Narragansett
Town to address pension shortfall of $10.9-million
01:00 AM EST on Tuesday, November 28, 2006
NARRAGANSETT — Nine months after an actuarial report concluded that the town’s pension fund was short $10.9 million, a new report shows that the deficit improved only marginally in the following year.
Released last month, the new report says the town’s unfunded liability was $10,957,669 as of July 2005 — an improvement of $31,735.
Finance Director David Krugman said he and interim Town Manager Jeffry Ceasrine are preparing a plan to address the shortfall and will present it to the Town Council in the coming weeks. Once approved by the council, the plan would be forwarded to the state auditor general, he said.
State law requires the town to tell the auditor general how the town will make up the shortfall, which represents the difference between the plan’s assets and liabilities as of the report date.
Krugman said the town can either contribute an annual amount that would fully fund the plan after a set number of years, or show how the town will work its way up to annual contributions that would fully fund the plan.
Combined, the town and plan members would have to contribute about $2.8 million a year — about a $1 million more than the current contributions — to set the plan on a path of recovery, Krugman said. The town would have to make up the $1 million difference, roughly doubling its annual contribution, because employee contributions are set in existing contracts, he said.
Krugman downplayed the size of the deficit, saying the plan is “78 percent funded,” and in better shape than many municipal pension plans across the state.
“The problem is the perception of a $10-million liability,” he said. “There are pension plans in the state that are only 5 and 10 percent funded.”
He also said the town has contributed the same amount to the plan — 10.5 percent of employee pay — for “17 or 18 years,” even at times when the plan was more than 100 percent funded. By doing this, the town has avoided sharp fluctuations in the town budget and tax rate, he said.
Krugman said the current level of contributions would likely prevent the deficit from increasing and might even erase the deficit if everything, such as a good rate of return on the plan’s investment portfolio, fell into place.
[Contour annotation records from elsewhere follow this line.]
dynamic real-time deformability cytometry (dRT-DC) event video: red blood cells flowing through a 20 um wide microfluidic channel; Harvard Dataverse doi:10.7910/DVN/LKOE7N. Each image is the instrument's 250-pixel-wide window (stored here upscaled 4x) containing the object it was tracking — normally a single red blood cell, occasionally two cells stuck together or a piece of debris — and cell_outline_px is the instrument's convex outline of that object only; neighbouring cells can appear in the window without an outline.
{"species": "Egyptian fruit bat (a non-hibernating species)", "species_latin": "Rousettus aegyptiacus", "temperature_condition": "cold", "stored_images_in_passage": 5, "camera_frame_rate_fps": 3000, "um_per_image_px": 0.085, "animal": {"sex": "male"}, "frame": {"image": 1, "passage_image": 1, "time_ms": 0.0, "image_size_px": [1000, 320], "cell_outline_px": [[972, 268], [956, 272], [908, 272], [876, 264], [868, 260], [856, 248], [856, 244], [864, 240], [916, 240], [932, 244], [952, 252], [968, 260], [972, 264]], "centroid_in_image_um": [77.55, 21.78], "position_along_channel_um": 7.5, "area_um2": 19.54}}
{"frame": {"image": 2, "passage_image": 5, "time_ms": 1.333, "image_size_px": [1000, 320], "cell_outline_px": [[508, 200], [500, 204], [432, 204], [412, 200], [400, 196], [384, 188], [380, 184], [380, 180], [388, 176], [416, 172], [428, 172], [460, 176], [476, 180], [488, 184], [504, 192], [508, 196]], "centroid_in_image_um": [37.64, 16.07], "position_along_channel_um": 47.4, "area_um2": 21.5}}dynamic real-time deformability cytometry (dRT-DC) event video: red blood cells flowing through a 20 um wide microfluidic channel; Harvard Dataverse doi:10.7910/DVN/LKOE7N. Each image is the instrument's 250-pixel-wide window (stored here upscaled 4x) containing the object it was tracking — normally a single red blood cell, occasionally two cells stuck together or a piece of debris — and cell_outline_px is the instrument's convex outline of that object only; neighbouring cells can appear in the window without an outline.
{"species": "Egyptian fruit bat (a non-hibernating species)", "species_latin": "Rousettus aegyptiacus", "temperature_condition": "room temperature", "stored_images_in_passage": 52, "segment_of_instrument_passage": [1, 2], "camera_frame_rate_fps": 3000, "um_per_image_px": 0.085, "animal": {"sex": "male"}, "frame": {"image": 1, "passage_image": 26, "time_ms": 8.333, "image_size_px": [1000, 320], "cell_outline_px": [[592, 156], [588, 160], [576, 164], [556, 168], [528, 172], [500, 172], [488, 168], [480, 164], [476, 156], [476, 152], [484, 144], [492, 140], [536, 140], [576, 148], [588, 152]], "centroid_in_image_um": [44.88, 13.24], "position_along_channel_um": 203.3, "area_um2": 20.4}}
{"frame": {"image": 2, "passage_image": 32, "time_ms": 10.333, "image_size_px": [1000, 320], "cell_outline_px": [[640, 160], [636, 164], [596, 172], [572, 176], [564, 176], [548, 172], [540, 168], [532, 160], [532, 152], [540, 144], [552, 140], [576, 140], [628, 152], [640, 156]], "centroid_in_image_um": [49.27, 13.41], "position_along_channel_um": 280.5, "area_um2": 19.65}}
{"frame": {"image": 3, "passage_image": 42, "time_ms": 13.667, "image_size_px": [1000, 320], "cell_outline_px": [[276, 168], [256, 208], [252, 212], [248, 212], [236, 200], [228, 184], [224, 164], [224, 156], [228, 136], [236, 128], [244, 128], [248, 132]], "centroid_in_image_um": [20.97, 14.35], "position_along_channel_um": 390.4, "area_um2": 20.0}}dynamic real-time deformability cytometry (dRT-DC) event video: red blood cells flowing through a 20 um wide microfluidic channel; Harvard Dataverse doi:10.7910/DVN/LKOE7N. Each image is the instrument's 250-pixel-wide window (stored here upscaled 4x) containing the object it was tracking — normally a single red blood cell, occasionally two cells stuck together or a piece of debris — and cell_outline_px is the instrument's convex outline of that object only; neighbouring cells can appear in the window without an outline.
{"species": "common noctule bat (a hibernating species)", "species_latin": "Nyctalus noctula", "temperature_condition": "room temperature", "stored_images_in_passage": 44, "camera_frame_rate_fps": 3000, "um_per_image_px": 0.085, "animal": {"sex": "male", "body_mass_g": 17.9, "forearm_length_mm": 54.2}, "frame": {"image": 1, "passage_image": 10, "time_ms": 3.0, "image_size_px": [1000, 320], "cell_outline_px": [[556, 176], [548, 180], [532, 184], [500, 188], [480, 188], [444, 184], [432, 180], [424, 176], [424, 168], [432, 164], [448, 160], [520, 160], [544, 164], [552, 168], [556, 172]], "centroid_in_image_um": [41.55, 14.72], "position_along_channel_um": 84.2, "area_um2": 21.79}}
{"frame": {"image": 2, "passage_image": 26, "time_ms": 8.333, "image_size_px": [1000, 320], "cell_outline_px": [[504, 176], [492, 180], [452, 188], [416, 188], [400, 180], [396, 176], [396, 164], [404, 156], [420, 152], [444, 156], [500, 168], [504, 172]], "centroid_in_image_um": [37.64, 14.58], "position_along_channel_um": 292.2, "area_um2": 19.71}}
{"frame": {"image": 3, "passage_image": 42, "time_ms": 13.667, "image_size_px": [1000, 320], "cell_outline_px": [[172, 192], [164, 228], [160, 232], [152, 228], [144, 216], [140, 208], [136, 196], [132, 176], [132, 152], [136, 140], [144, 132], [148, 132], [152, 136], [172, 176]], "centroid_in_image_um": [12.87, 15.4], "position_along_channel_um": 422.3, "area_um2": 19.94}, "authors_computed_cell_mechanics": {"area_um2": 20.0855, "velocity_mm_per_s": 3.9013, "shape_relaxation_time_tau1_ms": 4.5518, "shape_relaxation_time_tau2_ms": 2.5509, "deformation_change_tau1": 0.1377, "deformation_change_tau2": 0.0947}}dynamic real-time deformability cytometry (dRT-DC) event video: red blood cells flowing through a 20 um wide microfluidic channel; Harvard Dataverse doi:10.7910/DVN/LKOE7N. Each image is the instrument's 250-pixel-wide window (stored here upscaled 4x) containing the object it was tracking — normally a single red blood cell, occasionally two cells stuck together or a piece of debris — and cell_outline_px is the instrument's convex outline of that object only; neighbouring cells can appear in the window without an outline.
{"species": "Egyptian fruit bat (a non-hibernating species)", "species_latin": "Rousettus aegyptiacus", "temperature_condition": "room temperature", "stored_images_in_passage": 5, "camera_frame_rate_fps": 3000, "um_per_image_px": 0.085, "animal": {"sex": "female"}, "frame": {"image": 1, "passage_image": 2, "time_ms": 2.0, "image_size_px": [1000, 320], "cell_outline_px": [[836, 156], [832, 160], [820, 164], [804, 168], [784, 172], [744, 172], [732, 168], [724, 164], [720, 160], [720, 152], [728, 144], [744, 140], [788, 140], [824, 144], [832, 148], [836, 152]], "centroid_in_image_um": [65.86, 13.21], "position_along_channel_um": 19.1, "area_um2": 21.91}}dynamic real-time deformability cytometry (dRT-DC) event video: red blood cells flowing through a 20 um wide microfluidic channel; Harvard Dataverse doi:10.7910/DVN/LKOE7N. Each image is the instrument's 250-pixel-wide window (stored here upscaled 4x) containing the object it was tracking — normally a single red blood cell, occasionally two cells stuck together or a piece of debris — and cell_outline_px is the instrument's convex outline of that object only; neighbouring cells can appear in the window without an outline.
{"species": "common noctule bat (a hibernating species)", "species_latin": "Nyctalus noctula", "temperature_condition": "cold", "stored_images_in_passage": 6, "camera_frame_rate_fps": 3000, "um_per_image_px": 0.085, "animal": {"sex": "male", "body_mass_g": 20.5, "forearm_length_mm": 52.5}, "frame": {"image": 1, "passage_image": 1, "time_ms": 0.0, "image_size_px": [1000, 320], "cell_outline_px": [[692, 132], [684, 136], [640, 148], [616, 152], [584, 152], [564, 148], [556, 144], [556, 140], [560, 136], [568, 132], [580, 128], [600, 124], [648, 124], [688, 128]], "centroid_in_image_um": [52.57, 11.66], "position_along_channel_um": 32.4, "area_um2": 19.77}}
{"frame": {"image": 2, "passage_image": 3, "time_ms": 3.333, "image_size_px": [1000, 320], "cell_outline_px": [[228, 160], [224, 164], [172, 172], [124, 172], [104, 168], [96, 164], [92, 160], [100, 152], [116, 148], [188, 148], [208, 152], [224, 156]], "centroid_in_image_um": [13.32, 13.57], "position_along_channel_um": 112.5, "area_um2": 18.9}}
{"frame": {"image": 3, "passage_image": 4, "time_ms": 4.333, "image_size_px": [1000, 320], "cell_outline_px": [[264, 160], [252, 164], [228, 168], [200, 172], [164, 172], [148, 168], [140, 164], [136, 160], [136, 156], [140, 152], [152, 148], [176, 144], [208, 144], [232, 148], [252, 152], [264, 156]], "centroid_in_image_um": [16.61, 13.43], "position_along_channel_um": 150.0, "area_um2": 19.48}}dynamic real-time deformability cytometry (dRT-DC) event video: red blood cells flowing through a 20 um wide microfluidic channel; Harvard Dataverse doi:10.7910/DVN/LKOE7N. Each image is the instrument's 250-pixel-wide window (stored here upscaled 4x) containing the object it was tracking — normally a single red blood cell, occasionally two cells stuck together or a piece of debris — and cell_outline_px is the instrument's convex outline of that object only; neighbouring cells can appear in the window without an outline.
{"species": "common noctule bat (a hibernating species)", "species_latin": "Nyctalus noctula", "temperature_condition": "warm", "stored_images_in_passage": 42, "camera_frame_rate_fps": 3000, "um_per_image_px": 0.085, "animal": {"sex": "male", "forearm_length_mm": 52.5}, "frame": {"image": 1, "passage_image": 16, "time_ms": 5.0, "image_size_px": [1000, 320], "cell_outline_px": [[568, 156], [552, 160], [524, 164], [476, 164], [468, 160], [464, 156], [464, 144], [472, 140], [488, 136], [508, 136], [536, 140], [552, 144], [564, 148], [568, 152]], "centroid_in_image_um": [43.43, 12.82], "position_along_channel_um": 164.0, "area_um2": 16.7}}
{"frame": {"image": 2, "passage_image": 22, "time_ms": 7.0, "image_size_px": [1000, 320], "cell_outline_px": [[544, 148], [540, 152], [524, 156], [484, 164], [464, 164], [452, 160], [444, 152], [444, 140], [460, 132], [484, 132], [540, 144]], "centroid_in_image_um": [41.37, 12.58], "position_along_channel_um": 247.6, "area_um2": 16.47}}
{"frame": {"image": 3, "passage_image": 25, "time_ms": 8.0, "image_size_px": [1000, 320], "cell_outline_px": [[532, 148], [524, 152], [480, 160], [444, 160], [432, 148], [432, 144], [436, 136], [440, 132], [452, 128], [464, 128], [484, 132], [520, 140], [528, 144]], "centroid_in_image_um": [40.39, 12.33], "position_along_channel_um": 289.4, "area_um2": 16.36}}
The plan was more than fully funded six years ago, but the outlook changed after town firefighters won an arbitration case that changed the definition of “regular pay” upon which pensions are based. According to Krugman and John Stone, president of the firefighters union, the change allows holiday pay, longevity and incentive pay to be counted when regular pay is calculated. Other town employee unions obtained the same benefit as they negotiated new contracts, Krugman said.
Asked if the town could have fought the requests by other unions, Krugman said yes, but he stressed that it would have been pointless when one union had already won its case.
“The Police Department could have taken it to arbitration, too. It didn’t make sense to say no,” he said.
The pension plan covers 273 municipal employees and 115 retirees, according to the actuarial report. Municipal employees can retire after 20 years or at age 58 if they have completed 10 years of service. Firefighters can retire after 20 years, while police officers can retire after 20 years or at age 58, whichever comes first.
The normal retirement benefit is 2.5 percent of the final average pay multiplied by the years of service, up to a maximum of 75 percent of the final average pay.